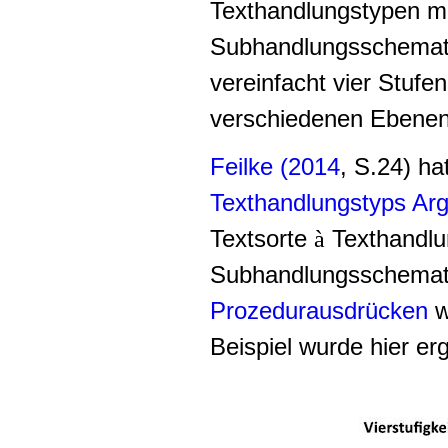
Texthandlungstypen mit
Subhandlungsschemata 
vereinfacht vier Stufe
verschiedenen Ebenen 
Feilke (2014
, S.24) ha
Texthandlungstyps Ar
Textsorte
Texthandl
à
Subhandlungsschema
Prozedurausdrücken
w
Beispiel wurde hier erg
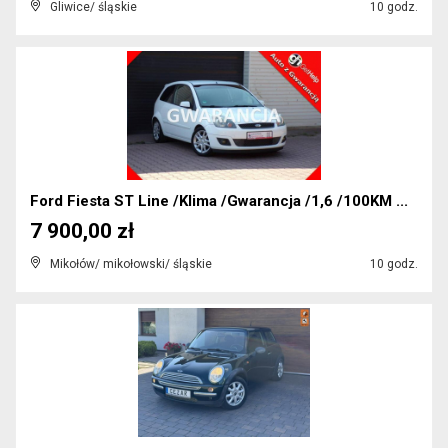
Gliwice/ śląskie
10 godz.
Ford Fiesta ST Line /Klima /Gwarancja /1,6 /100KM ...
7 900,00 zł
Mikołów/ mikołowski/ śląskie
10 godz.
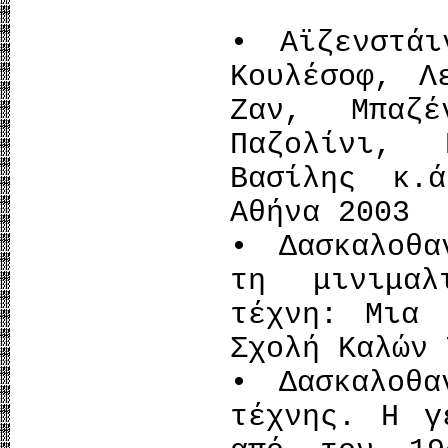
• Αϊζενστά
Κουλέσοφ, Λ
Ζαν, Μπαζ
Παζολίνι, 
Βασίλης κ.
Αθήνα 2003
• Δασκαλοθα
τη μινιμαλ
τέχνη: Μια 
Σχολή Καλών 
• Δασκαλοθα
τέχνης. Η γ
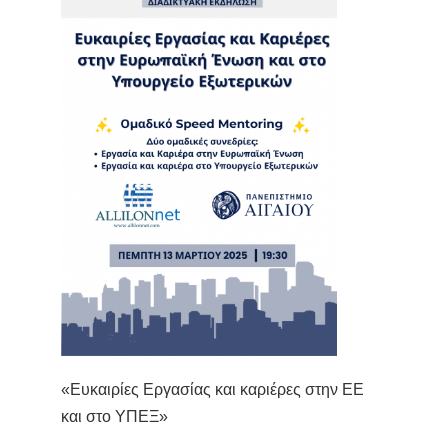
«Ευκαιρίες Εργασίας και καριέρες στην ΕΕ
και στο ΥΠΕΞ»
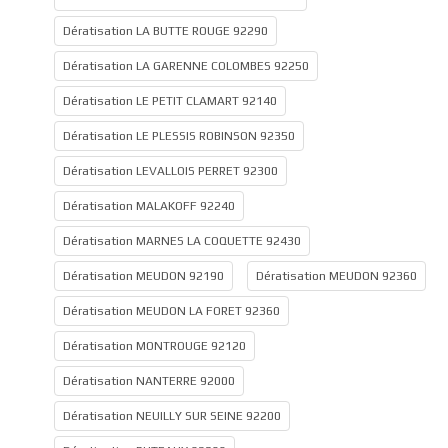
Dératisation LA BUTTE ROUGE 92290
Dératisation LA GARENNE COLOMBES 92250
Dératisation LE PETIT CLAMART 92140
Dératisation LE PLESSIS ROBINSON 92350
Dératisation LEVALLOIS PERRET 92300
Dératisation MALAKOFF 92240
Dératisation MARNES LA COQUETTE 92430
Dératisation MEUDON 92190
Dératisation MEUDON 92360
Dératisation MEUDON LA FORET 92360
Dératisation MONTROUGE 92120
Dératisation NANTERRE 92000
Dératisation NEUILLY SUR SEINE 92200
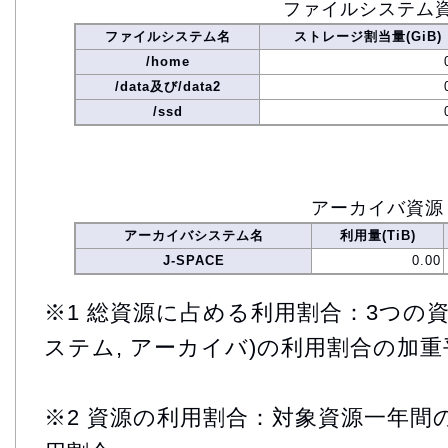
ファイルシステム
ファイルシステム名
ストレージ割当量(GiB)
/home
/data及び/data2
/ssd
アーカイバ資源
アーカイバシステム名
利用量(TiB)
J-SPACE
0.00
※1 総資源に占める利用割合：3つの資
ステム, アーカイバ)の利用割合の加重
※2 資源の利用割合：対象資源一年間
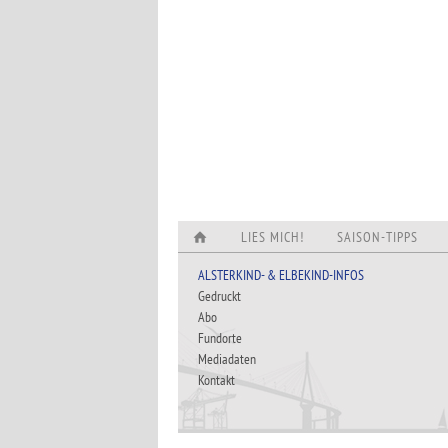
LIES MICH!
SAISON-TIPPS
ALSTERKIND- & ELBEKIND-INFOS
Gedruckt
Abo
Fundorte
Mediadaten
Kontakt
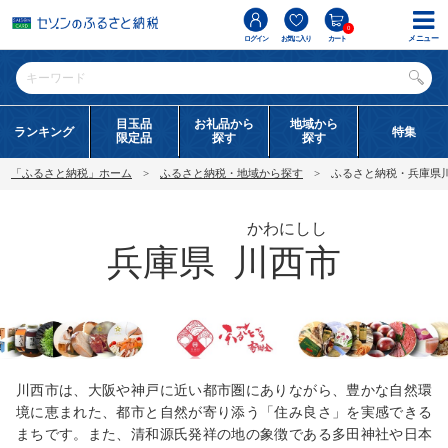
0
メニュー
ログイン
お気に入り
カート
目玉品
お礼品から
地域から
ランキング
特集
限定品
探す
探す
「ふるさと納税」ホーム
ふるさと納税・地域から探す
ふるさと納税・兵庫県
かわにしし
兵庫県
川西市
川西市は、大阪や神戸に近い都市圏にありながら、豊かな自然環
境に恵まれた、都市と自然が寄り添う「住み良さ」を実感できる
まちです。また、清和源氏発祥の地の象徴である多田神社や日本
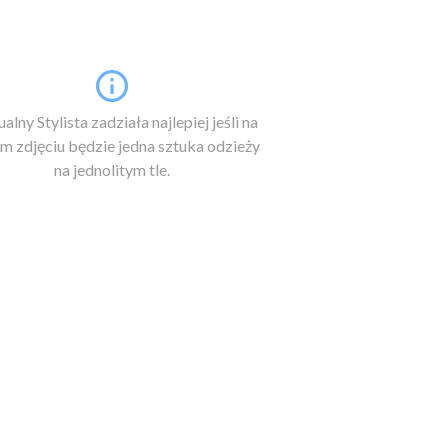
alny Stylista zadziała najlepiej jeśli na
m zdjęciu będzie jedna sztuka odzieży
na jednolitym tle.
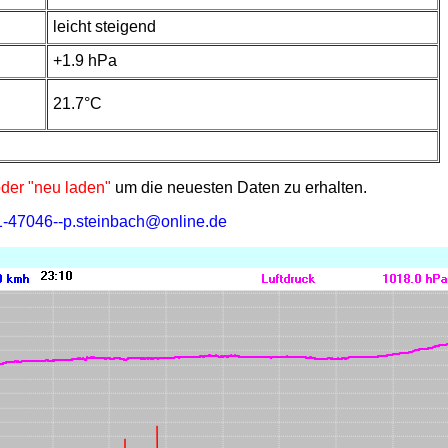
leicht steigend
+1.9 hPa
21.7°C
oder "neu laden"
um die neuesten Daten zu erhalten.
31-47046--p.steinbach@online.de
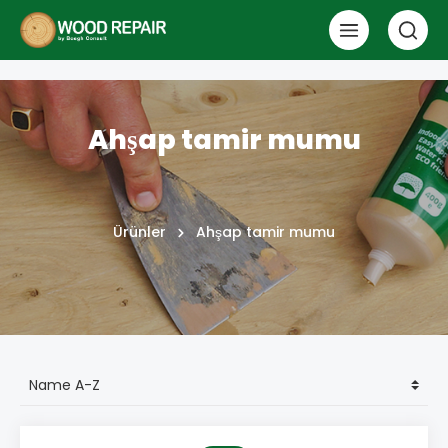
Ahşap tamir mumu
Ürünler
Ahşap tamir mumu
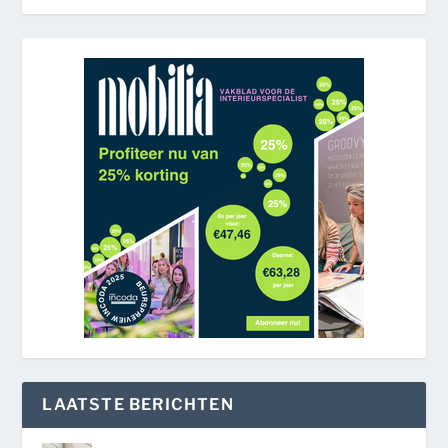
LAATSTE BERICHTEN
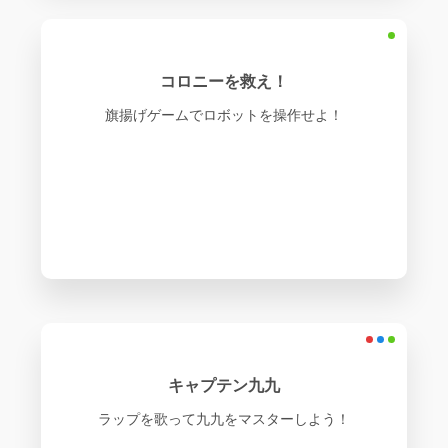
コロニーを救え！
旗揚げゲームでロボットを操作せよ！
キャプテン九九
ラップを歌って九九をマスターしよう！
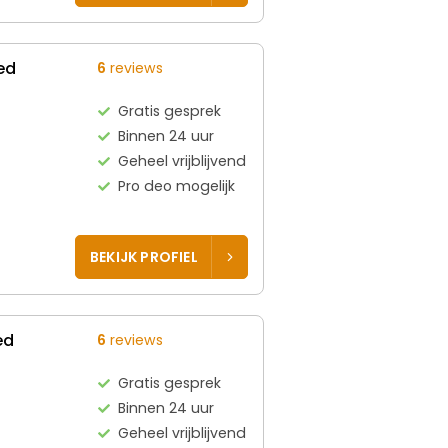
ed
6
reviews
Gratis gesprek
Binnen 24 uur
Geheel vrijblijvend
Pro deo mogelijk
BEKIJK PROFIEL
ed
6
reviews
Gratis gesprek
Binnen 24 uur
Geheel vrijblijvend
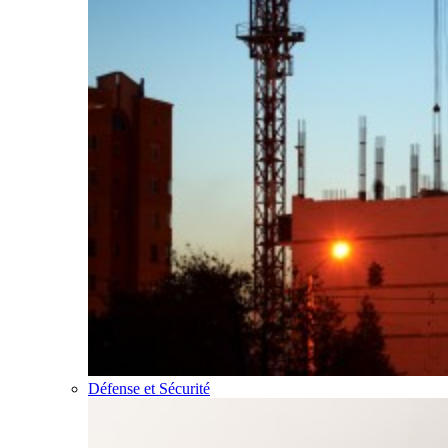
Défense et Sécurité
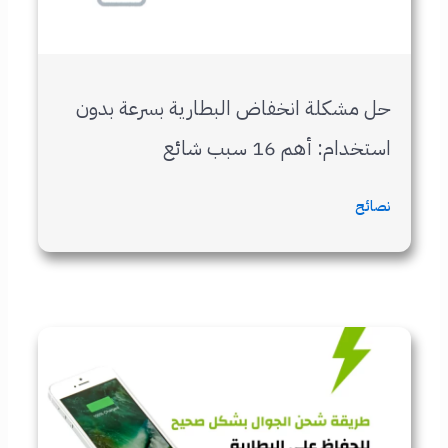
حل مشكلة انخفاض البطارية بسرعة بدون
استخدام: أهم 16 سبب شائع
نصائح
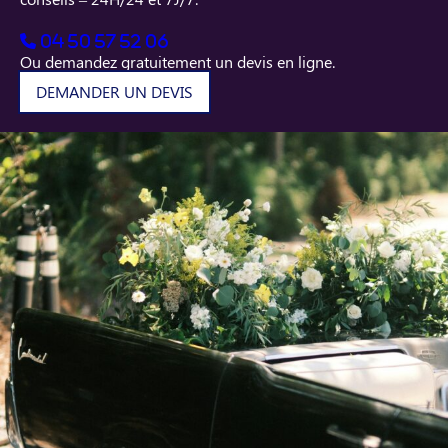
04 50 57 52 06
Ou demandez gratuitement un devis en ligne.
DEMANDER UN DEVIS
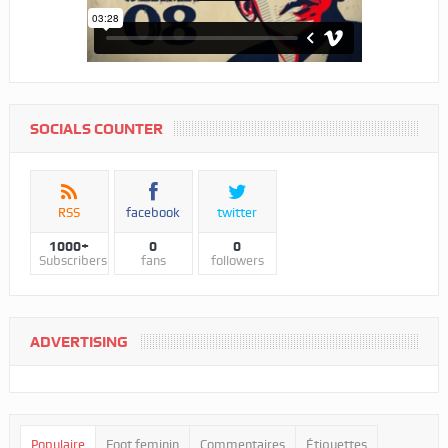
SOCIALS COUNTER
RSS
facebook
twitter
1000+
0
0
Subscribers
fans
followers
ADVERTISING
Populaire
Foot feminin
Commentaires
Étiquettes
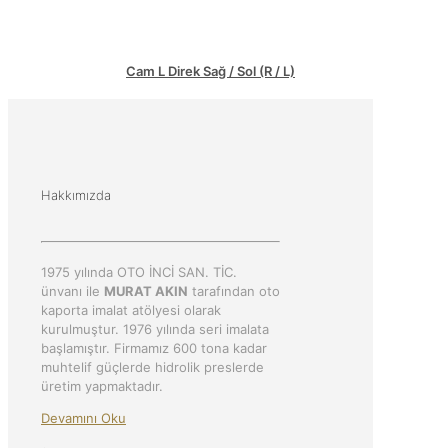
Cam L Direk Sağ / Sol (R / L)
Hakkımızda
1975 yılında OTO İNCİ SAN. TİC.
ünvanı ile
MURAT AKIN
tarafından oto
kaporta imalat atölyesi olarak
kurulmuştur. 1976 yılında seri imalata
başlamıştır. Firmamız 600 tona kadar
muhtelif güçlerde hidrolik preslerde
üretim yapmaktadır.
Devamını Oku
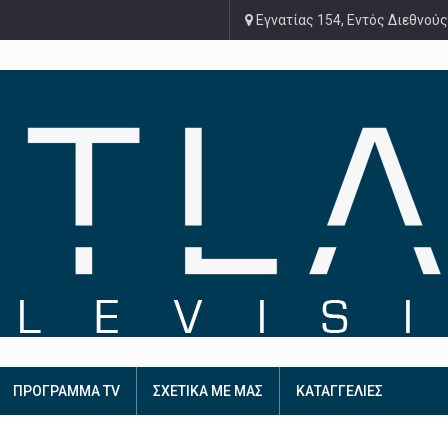
Εγνατίας 154, Εντός Διεθνούς
ΠΡΟΓΡΑΜΜΑ TV
ΣΧΕΤΙΚΑ ΜΕ ΜΑΣ
ΚΑΤΑΓΓΕΛΙΕΣ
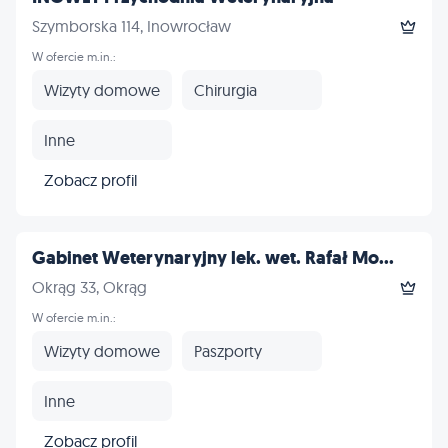
Szymborska 114, Inowrocław
W ofercie m.in.:
Wizyty domowe
Chirurgia
Inne
Zobacz profil
Gabinet Weterynaryjny lek. wet. Rafał Mo...
Okrąg 33, Okrąg
W ofercie m.in.:
Wizyty domowe
Paszporty
Inne
Zobacz profil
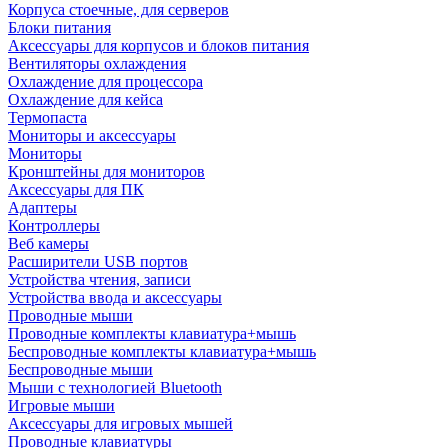
Корпуса стоечные, для серверов
Блоки питания
Аксессуары для корпусов и блоков питания
Вентиляторы охлаждения
Охлаждение для процессора
Охлаждение для кейса
Термопаста
Мониторы и аксессуары
Мониторы
Кронштейны для мониторов
Аксессуары для ПК
Адаптеры
Контроллеры
Веб камеры
Расширители USB портов
Устройства чтения, записи
Устройства ввода и аксессуары
Проводные мыши
Проводные комплекты клавиатура+мышь
Беспроводные комплекты клавиатура+мышь
Беспроводные мыши
Мыши с технологией Bluetooth
Игровые мыши
Аксессуары для игровых мышей
Проводные клавиатуры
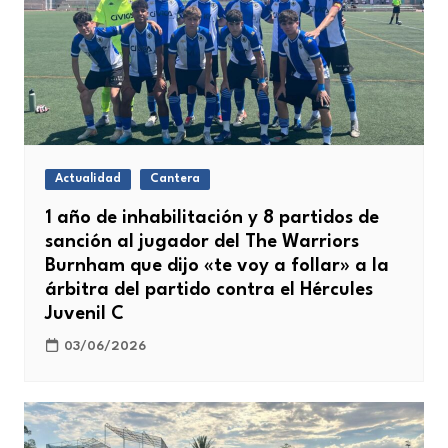
Actualidad
Cantera
1 año de inhabilitación y 8 partidos de
sanción al jugador del The Warriors
Burnham que dijo «te voy a follar» a la
árbitra del partido contra el Hércules
Juvenil C
03/06/2026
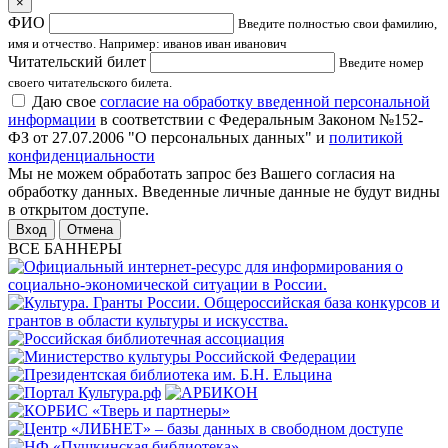
×
ФИО
Введите полностью свои фамилию,
имя и отчество. Например: иванов иван иванович
Читательский билет
Введите номер
своего читательского билета.
Даю свое
согласие на обработку введенной персональной
информации
в соответствии с Федеральным Законом №152-
ФЗ от 27.07.2006 "О персональных данных" и
политикой
конфиденциальности
Мы не можем обработать запрос без Вашего согласия на
обработку данных. Введенные личные данные не будут видны
в открытом доступе.
Отмена
ВСЕ БАННЕРЫ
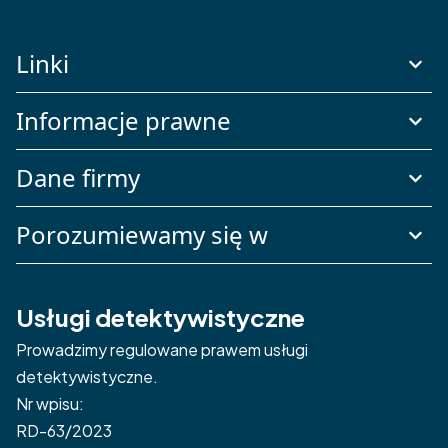
Linki
Informacje prawne
Dane firmy
Porozumiewamy się w
Usługi detektywistyczne
Prowadzimy regulowane prawem usługi
detektywistyczne.
Nr wpisu:
RD-63/2023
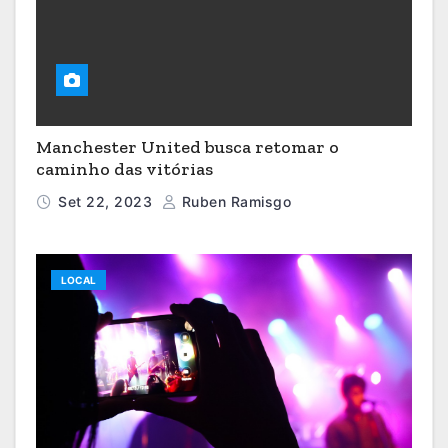
Manchester United busca retomar o
caminho das vitórias
Set 22, 2023
Ruben Ramisgo
LOCAL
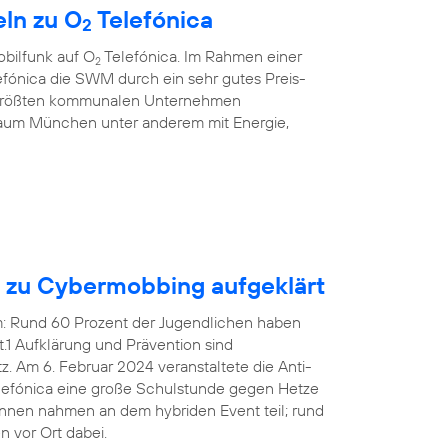
ln zu O
Telefónica
2
bilfunk auf O
Telefónica. Im Rahmen einer
2
fónica die SWM durch ein sehr gutes Preis-
r größten kommunalen Unternehmen
aum München unter anderem mit Energie,
n zu Cybermobbing aufgeklärt
em: Rund 60 Prozent der Jugendlichen haben
1 Aufklärung und Prävention sind
 Am 6. Februar 2024 veranstaltete die Anti-
efónica eine große Schulstunde gegen Hetze
innen nahmen an dem hybriden Event teil; rund
 vor Ort dabei.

[DESCRIPTION OF THE TASK] Copy every line of text in the records above word for word, leaving out the pictures.

[SOLUTION FOR THIS PROBLEM]
Texthandlungstypen mit
Subhandlungsschemata 
vereinfacht vier Stufe
verschiedenen Ebenen 
Feilke (2014
, S.24) ha
Texthandlungstyps Ar
Textsorte
Texthandl
à
Subhandlungsschema
Prozedurausdrücken
w
Beispiel wurde hier erg
Gliwice/ śląskie
10 godz.
Ford Fiesta ST Line /Klima /Gwarancja /1,6 /100KM ...
7 900,00 zł
Mikołów/ mikołowski/ śląskie
10 godz.
• Αϊζενστά
Κουλέσοφ, Λ
Ζαν, Μπαζ
Παζολίνι, 
Βασίλης κ.
Αθήνα 2003
• Δασκαλοθα
τη μινιμαλ
τέχνη: Μια 
Σχολή Καλών 
• Δασκαλοθα
τέχνης. Η γ
«Ευκαιρίες Εργασίας και καριέρες στην ΕΕ
και στο ΥΠΕΞ»
Dératisation LA BUTTE ROUGE 92290
Dératisation LA GARENNE COLOMBES 92250
Dératisation LE PETIT CLAMART 92140
Dératisation LE PLESSIS ROBINSON 92350
Dératisation LEVALLOIS PERRET 92300
Dératisation MALAKOFF 92240
Dératisation MARNES LA COQUETTE 92430
Dératisation MEUDON 92190
Dératisation MEUDON 92360
Dératisation MEUDON LA FORET 92360
Dératisation MONTROUGE 92120
Dératisation NANTERRE 92000
Dératisation NEUILLY SUR SEINE 92200
ファイルシステム
ファイルシステム名
ストレージ割当量(GiB)
/home
/data及び/data2
/ssd
アーカイバ資源
アーカイバシステム名
利用量(TiB)
J-SPACE
0.00
※1 総資源に占める利用割合：3つの資
ステム, アーカイバ)の利用割合の加重
※2 資源の利用割合：対象資源一年間
LIES MICH!
SAISON-TIPPS
ALSTERKIND- & ELBEKIND-INFOS
Gedruckt
Abo
Fundorte
Mediadaten
Kontakt
0
メニュー
ログイン
お気に入り
カート
目玉品
お礼品から
地域から
ランキング
特集
限定品
探す
探す
「ふるさと納税」ホーム
ふるさと納税・地域から探す
ふるさと納税・兵庫県
かわにしし
兵庫県
川西市
川西市は、大阪や神戸に近い都市圏にありながら、豊かな自然環
境に恵まれた、都市と自然が寄り添う「住み良さ」を実感できる
まちです。また、清和源氏発祥の地の象徴である多田神社や日本
alny Stylista zadziała najlepiej jeśli na
m zdjęciu będzie jedna sztuka odzieży
na jednolitym tle.
leicht steigend
+1.9 hPa
21.7°C
oder "neu laden"
um die neuesten Daten zu erhalten.
31-47046--p.steinbach@online.de
Ahşap tamir mumu
Ürünler
Ahşap tamir mumu
LAATSTE BERICHTEN
コロニーを救え！
旗揚げゲームでロボットを操作せよ！
キャプテン九九
ラップを歌って九九をマスターしよう！
ed
6
reviews
Gratis gesprek
Binnen 24 uur
Geheel vrijblijvend
Pro deo mogelijk
BEKIJK PROFIEL
ed
6
reviews
Gratis gesprek
Binnen 24 uur
Geheel vrijblijvend
Défense et Sécurité
حل مشكلة انخفاض البطارية بسرعة بدون
استخدام: أهم 16 سبب شائع
نصائح
04 50 57 52 06
Ou demandez gratuitement un devis en ligne.
DEMANDER UN DEVIS
SOCIALS COUNTER
RSS
facebook
twitter
1000+
0
0
Subscribers
fans
followers
ADVERTISING
Populaire
Foot feminin
Commentaires
Étiquettes
Cam L Direk Sağ / Sol (R / L)
Hakkımızda
1975 yılında OTO İNCİ SAN. TİC.
ünvanı ile
MURAT AKIN
tarafından oto
kaporta imalat atölyesi olarak
kurulmuştur. 1976 yılında seri imalata
başlamıştır. Firmamız 600 tona kadar
muhtelif güçlerde hidrolik preslerde
üretim yapmaktadır.
Devamını Oku
Εγνατίας 154, Εντός Διεθνούς
ΠΡΟΓΡΑΜΜΑ TV
ΣΧΕΤΙΚΑ ΜΕ ΜΑΣ
ΚΑΤΑΓΓΕΛΙΕΣ
Szymborska 114, Inowrocław
W ofercie m.in.:
Wizyty domowe
Chirurgia
Inne
Zobacz profil
Gabinet Weterynaryjny lek. wet. Rafał Mo...
Okrąg 33, Okrąg
W ofercie m.in.:
Wizyty domowe
Paszporty
Inne
Zobacz profil
Корпуса стоечные, для серверов
Блоки питания
Аксессуары для корпусов и блоков питания
Вентиляторы охлаждения
Охлаждение для процессора
Охлаждение для кейса
Термопаста
Мониторы и аксессуары
Мониторы
Кронштейны для мониторов
Аксессуары для ПК
Адаптеры
Контроллеры
Веб камеры
Расширители USB портов
Устройства чтения, записи
Устройства ввода и аксессуары
Проводные мыши
Проводные комплекты клавиатура+мышь
Беспроводные комплекты клавиатура+мышь
Беспроводные мыши
Мыши с технологией Bluetooth
Игровые мыши
Аксессуары для игровых мышей
Проводные клавиатуры
Actualidad
Cantera
1 año de inhabilitación y 8 partidos de
sanción al jugador del The Warriors
Burnham que dijo «te voy a follar» a la
árbitra del partido contra el Hércules
Juvenil C
03/06/2026
×
ФИО
Введите полностью свои фамилию,
имя и отчество. Например: иванов иван иванович
Читательский билет
Введите номер
своего читательского билета.
Даю свое
согласие на обработку введенной персональной
информации
в соответствии с Федеральным Законом №152-
ФЗ от 27.07.2006 "О персональных данных" и
политикой
конфиденциальности
Мы не можем обработать запрос без Вашего согласия на
обработку данных. Введенные личные данные не будут видны
в открытом доступе.
Отмена
ВСЕ БАННЕРЫ
Linki
Informacje prawne
Dane firmy
Porozumiewamy się w
Usługi detektywistyczne
Prowadzimy regulowane prawem usługi
detektywistyczne.
Nr wpisu:
RD-63/2023
Manchester United busca retomar o
caminho das vitórias
Set 22, 2023
Ruben Ramisgo
LOCAL
ln zu O
Telefónica
2
bilfunk auf O
Telefónica. Im Rahmen einer
2
fónica die SWM durch ein sehr gutes Preis-
r größten kommunalen Unternehmen
aum München unter anderem mit Energie,
n zu Cybermobbing aufgeklärt
em: Rund 60 Prozent der Jugendlichen haben
1 Aufklärung und Prävention sind
 Am 6. Februar 2024 veranstaltete die Anti-
efónica eine große Schulstunde gegen Hetze
innen nahmen an dem hybriden Event teil; rund
 vor Ort dabei.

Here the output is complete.